Getting a value Error: Unable to create a tensor because the feature 'text' has excessive nesting and it expects it to be 'int' for some reason,

dataset = load_dataset('csv', data_files={'train': f"{DATA_PATH}\\train.csv", 'test': f"{DATA_PATH}\\test.csv", 'validation': f"{DATA_PATH}\\validation.csv"}, column_names=['text', 'label'], split=['train', 'test', 'validation'])
dataset = dataset_dict.DatasetDict({'train':dataset[0], 'test':dataset[1], 'validation':dataset[2]})
tokenizer = DistilBertTokenizerFast.from_pretrained('distilbert-base-uncased')

def tokenize_function(examples):
    return tokenizer(examples["text"], padding="max_length", truncation=True)

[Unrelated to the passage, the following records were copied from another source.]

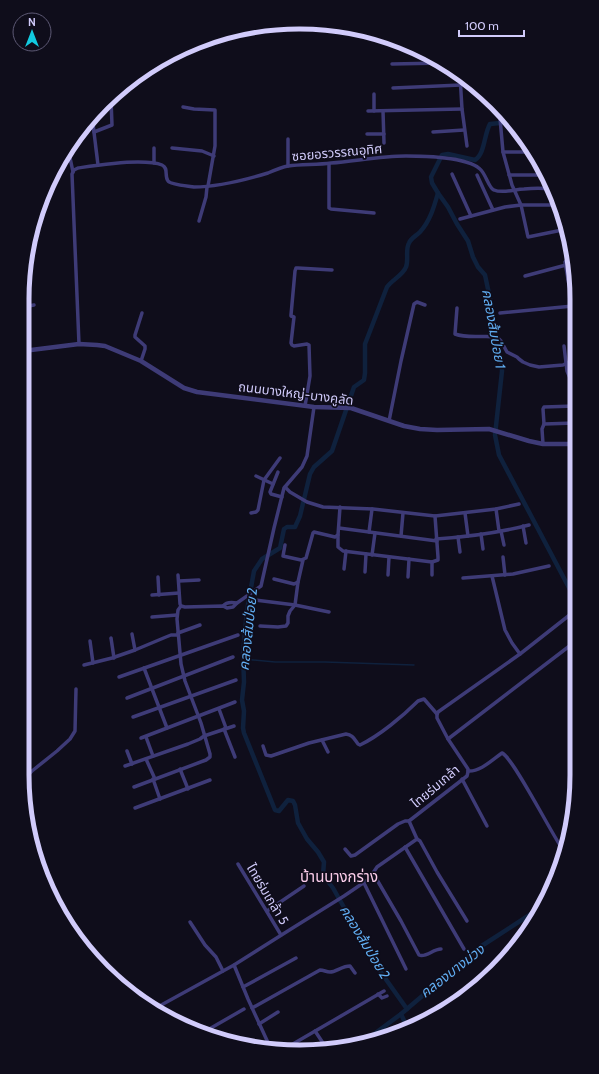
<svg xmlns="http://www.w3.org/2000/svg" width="599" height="1074" font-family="Cabin,'Noto Sans Thai',sans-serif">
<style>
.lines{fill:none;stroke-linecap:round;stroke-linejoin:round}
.stream{stroke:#0f213d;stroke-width:1.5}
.canal{stroke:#0f213d;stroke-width:4.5}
.minor{stroke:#3e3b77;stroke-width:3.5}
.tertiary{stroke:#3e3b77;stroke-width:4.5}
.labels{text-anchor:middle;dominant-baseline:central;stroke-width:3.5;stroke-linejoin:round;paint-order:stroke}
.street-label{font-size:13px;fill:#d1cbfb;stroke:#0f0d1b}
.water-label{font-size:14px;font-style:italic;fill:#61aef3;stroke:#0f0d1b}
.quarter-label{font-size:15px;fill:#fbcdea;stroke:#0f0d1b}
.rim{fill:none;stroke:#d1cbfb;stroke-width:5}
</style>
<rect width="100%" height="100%" fill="#0f0d1b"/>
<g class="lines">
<path class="stream" d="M243,659L275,662H325L414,665"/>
<g class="canal">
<path d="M511,122L490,124C484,134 485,154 475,160L448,154L442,155L431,177L432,183L438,193L448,207L457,224L468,241L473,257L478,267L485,275L492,308L494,346L501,358L502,371L495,435L499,455L576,601"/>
<path d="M407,1009L380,971L333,888L323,875L324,862L318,852L307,839L298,823L295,805L293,801L288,800L279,811L275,810L244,733L243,728L244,711L242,700L244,682L243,654L247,610L254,571L262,559L280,548L284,529L287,527H295L300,516L310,474L314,467L332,451L354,387L364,380L365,373V344L387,287C392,280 403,275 406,267C409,260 405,250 409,243C411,238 416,236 420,232C430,221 434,207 438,193"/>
<path d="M401,1014L408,1029"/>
<path d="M366,1040L401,1014L480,947L531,914L542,908"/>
</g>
<g class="minor">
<path d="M394,39L399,41"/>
<path d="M392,64L443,63"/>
<path d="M460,76L462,109L467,146"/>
<path d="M393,88L461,85"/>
<path d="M374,94V111"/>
<path d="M183,107L194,109L215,110V146L208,186"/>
<path d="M499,107L503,152L512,185L521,205L528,237L567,229"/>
<path d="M368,111L462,109"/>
<path d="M383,111L384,143"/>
<path d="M92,116L98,165"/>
<path d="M94,132L112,125L111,99"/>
<path d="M433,132L464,130"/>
<path d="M367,134H384"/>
<path d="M288,139V166"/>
<path d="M68,148L73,172"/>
<path d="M172,148L202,151L214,156"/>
<path d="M503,152H534"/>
<path d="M154,163V148"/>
<path d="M329,164V208L331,209L374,213"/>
<path d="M452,174L471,216"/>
<path d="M477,175L493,210"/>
<path d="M509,175H545"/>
<path d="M460,219L505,207L521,205H560"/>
<path d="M199,221L206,197L207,187"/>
<path d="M573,258L567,260L565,262L575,320"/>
<path d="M525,276L566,265"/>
<path d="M24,277L29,276"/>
<path d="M568,279L575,277"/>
<path d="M23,307L34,305"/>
<path d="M457,308L455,334C468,339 483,335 497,337L501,341L507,352L517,357L519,359L523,362L530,365L539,367L563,365L569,362H575"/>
<path d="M500,313L573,306"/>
<path d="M23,318L25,351"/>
<path d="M79,344L72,174L74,170L78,168C98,165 117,162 138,162C145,162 155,162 162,165C169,168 164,176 168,181C171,185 189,186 194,187C219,187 245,180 268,173C275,170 282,167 288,166C302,164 317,165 331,163C356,161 381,156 406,156C423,156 467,157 480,169C486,174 489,189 494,190C503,194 515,189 524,189C533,188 543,188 552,189"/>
<path d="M564,346L567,371L573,385L575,399"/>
<path d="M141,361L145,349V346L135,337V335L142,313"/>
<path d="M305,406L310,376L309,345L307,344L294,346L292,345L291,343L294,317L291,316V315L295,271L296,268H298L332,270"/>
<path d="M389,421L401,361L414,304L417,302L425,305"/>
<path d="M544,424L543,409L544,407L575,406"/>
<path d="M543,444L542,429L544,424L575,423"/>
<path d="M278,472L270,492L271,494L282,497"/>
<path d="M256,476L273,484"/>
<path d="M285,487L290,492L307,502L323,507L373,509L435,516L496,509L519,504"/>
<path d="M496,509L499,531"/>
<path d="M251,513L256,512L258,510L264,480L280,458"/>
<path d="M465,513L468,536"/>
<path d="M523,526L526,543"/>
<path d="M339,528L437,541"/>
<path d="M501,531L504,545"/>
<path d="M369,532L372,509"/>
<path d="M481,534L483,549"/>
<path d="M338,535V547L343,551L432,562L438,560V557L435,516"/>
<path d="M401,536L403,513"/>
<path d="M458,537L460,552"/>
<path d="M436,539C467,537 498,533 529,525"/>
<path d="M285,545L283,556L301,560L306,558L313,533L314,532L335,537L338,535L340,507"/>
<path d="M372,555L375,533"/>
<path d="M503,557L505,575"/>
<path d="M432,562V575"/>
<path d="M344,569L346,551"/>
<path d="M365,572L366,554"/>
<path d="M178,575L180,604L181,606L185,607L223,606L227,608L233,607L237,603L261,586L274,528L284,488L302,467L307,456L314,407"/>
<path d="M388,575L389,557"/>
<path d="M492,576L505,630L512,643L520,654"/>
<path d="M158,577L159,595"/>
<path d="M408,577L409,559"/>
<path d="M463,578L513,574L549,566"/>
<path d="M274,579L294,584L298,582L303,560"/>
<path d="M179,581L199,580"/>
<path d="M152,595L179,593"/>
<path d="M255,600L295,605L329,612"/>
<path d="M223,606C226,602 232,602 237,603"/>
<path d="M152,617L177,615"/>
<path d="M260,626L278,627L286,626L288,623V616L290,611L295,605L298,582"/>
<path d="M178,633L200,625"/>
<path d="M132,634L135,650"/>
<path d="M111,638L114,658"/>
<path d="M90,641L93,663"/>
<path d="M84,665L112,658L135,650L166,637L171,635H178"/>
<path d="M144,668L167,728"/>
<path d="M119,677L238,635"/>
<path d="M127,698L233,657"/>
<path d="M219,709L226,728"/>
<path d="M133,717L236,680"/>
<path d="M224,729L235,757"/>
<path d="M146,737L153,756"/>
<path d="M141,738L235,702"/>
<path d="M448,739L576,641"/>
<path d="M322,740L328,752"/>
<path d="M263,746L266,755L271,756L309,743L346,734C353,735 354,739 358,744L360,745C379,736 403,716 418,701L424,699L437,714"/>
<path d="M127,751L132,764"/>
<path d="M146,759L155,779"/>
<path d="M125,766L188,744L200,739L204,736L234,726"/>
<path d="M180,769L188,789"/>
<path d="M468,771C480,772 492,760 502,753C513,757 553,837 565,853"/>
<path d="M153,779L160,799"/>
<path d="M462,779L487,826"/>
<path d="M23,780L32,771L57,751L70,739L75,731L76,689"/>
<path d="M134,787L206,760L210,757V754L201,723L185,681L181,664L177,619L178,610L181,606"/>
<path d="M135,808L210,780"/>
<path d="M417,839L420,841L437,872L467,921"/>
<path d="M405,847L464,949"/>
<path d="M345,849L351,856L355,855L398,824L405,821H409"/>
<path d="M238,864L281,935"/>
<path d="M373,873L401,921L419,955C426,958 433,949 441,949"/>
<path d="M364,883L406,969"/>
<path d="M267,911L304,886"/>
<path d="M190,922L205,945L216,957L223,971"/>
<path d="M234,965L248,999L270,1047"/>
<path d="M243,987L296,958"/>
<path d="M130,991L136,992L143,1003"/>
<path d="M378,994L382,998L387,996"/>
<path d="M252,1008L320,970C324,970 326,972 330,972C336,972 342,966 350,966L355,973"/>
<path d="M154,1009L234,965L291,929L344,896L369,879L377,867L417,839L409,821L467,776L468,772V769L448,739L437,718V715L438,712L520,654L576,610"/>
<path d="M259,1024L278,1012"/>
<path d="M315,1031L327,1049"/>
<path d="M204,1032L244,1009"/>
<path d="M286,1048L384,991"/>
</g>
<path class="tertiary" d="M23,351L79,344L97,345L105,346L141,361L184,388L197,392L314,407L351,408L404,426L420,429L437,430L489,429L529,441L543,444H568L575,443"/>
</g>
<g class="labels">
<g class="street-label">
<text transform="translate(337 152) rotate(-5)">ซอยอรวรรณอุทิศ</text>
<text transform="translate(296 393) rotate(7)">ถนนบางใหญ่-บางคูลัด</text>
<text transform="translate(435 786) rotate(-40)">ไทยร่มเกล้า</text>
<text transform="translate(268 894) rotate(59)">ไทยร่มเกล้า 5</text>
</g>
<g class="water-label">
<text transform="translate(494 329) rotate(80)">คลองส้มป่อย 1</text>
<text transform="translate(248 629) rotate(-84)">คลองส้มป่อย 2</text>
<text transform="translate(365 942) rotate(59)">คลองส้มป่อย 2</text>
<text transform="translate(452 971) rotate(-38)">คลองบางม่วง</text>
</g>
<g class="quarter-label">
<text x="339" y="877">บ้านบางกร่าง</text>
</g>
</g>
<path d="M0 0H599V1074H0ZM299 29H300A270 270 0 0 1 570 299V775A270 270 0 0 1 300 1045H299A270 270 0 0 1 29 775V299A270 270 0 0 1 299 29Z" fill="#0f0d1b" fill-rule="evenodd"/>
<path class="rim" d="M299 29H300A270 270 0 0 1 570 299V775A270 270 0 0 1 300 1045H299A270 270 0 0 1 29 775V299A270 270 0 0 1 299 29Z"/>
<g transform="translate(32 32)"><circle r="19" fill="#0f0d1b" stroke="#5d5975"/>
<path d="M0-3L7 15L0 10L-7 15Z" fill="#12cae0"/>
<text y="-6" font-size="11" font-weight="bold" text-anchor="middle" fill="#d1cbfb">N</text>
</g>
<path d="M459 30v6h65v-6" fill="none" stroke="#d1cbfb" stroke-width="2"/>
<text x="465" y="30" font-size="12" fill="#d1cbfb" stroke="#0f0d1b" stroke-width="3" paint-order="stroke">100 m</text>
</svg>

dataset = dataset.map(tokenize_function, batched=True)
FINAL_DS = dataset

training_stuff = {
    "batch_size": 64, 
    "epochs": 4, 
    "learning_rate": 1e-5,
    "weight_decay": 0.01
    }

training_args = TrainingArguments(
    output_dir="Models/DistilBert",
    per_device_train_batch_size=training_stuff["batch_size"],
    evaluation_strategy="steps",
    num_train_epochs=training_stuff["epochs"],
    fp16=True,
    save_steps=100,
    eval_steps=50,
    logging_steps=10,
    weight_decay=training_stuff["weight_decay"],
    learning_rate=training_stuff["learning_rate"],
    save_total_limit=64,
    remove_unused_columns=False,
    push_to_hub=False,
    report_to='tensorboard',
    load_best_model_at_end=True,
)

model = DistilBertModel.from_pretrained(
    'distilbert-base-uncased',
    num_labels=3,
    id2label={0: 'Biased', 1: 'Non-biased', 2: 'No agreemnt'},
    label2id={'Biased': 0, 'Non-biased': 1, 'No agreement': 2},
    )

trainer = Trainer(
            model=model,
            args=training_args,,
            train_dataset=FINAL_DS['train'],
            eval_dataset=FINAL_DS['validation'],
            tokenizer=tokenizer,
        )


train_results = trainer.train()

When I run this I get the following error

ValueError: Unable to create tensor, you should probably activate truncation and/or padding with 'padding=True' 'truncation=True' to have batched tensors with the same length. Perhaps your features (`text` in this case) have excessive nesting (inputs type `list` where type `int` is expected).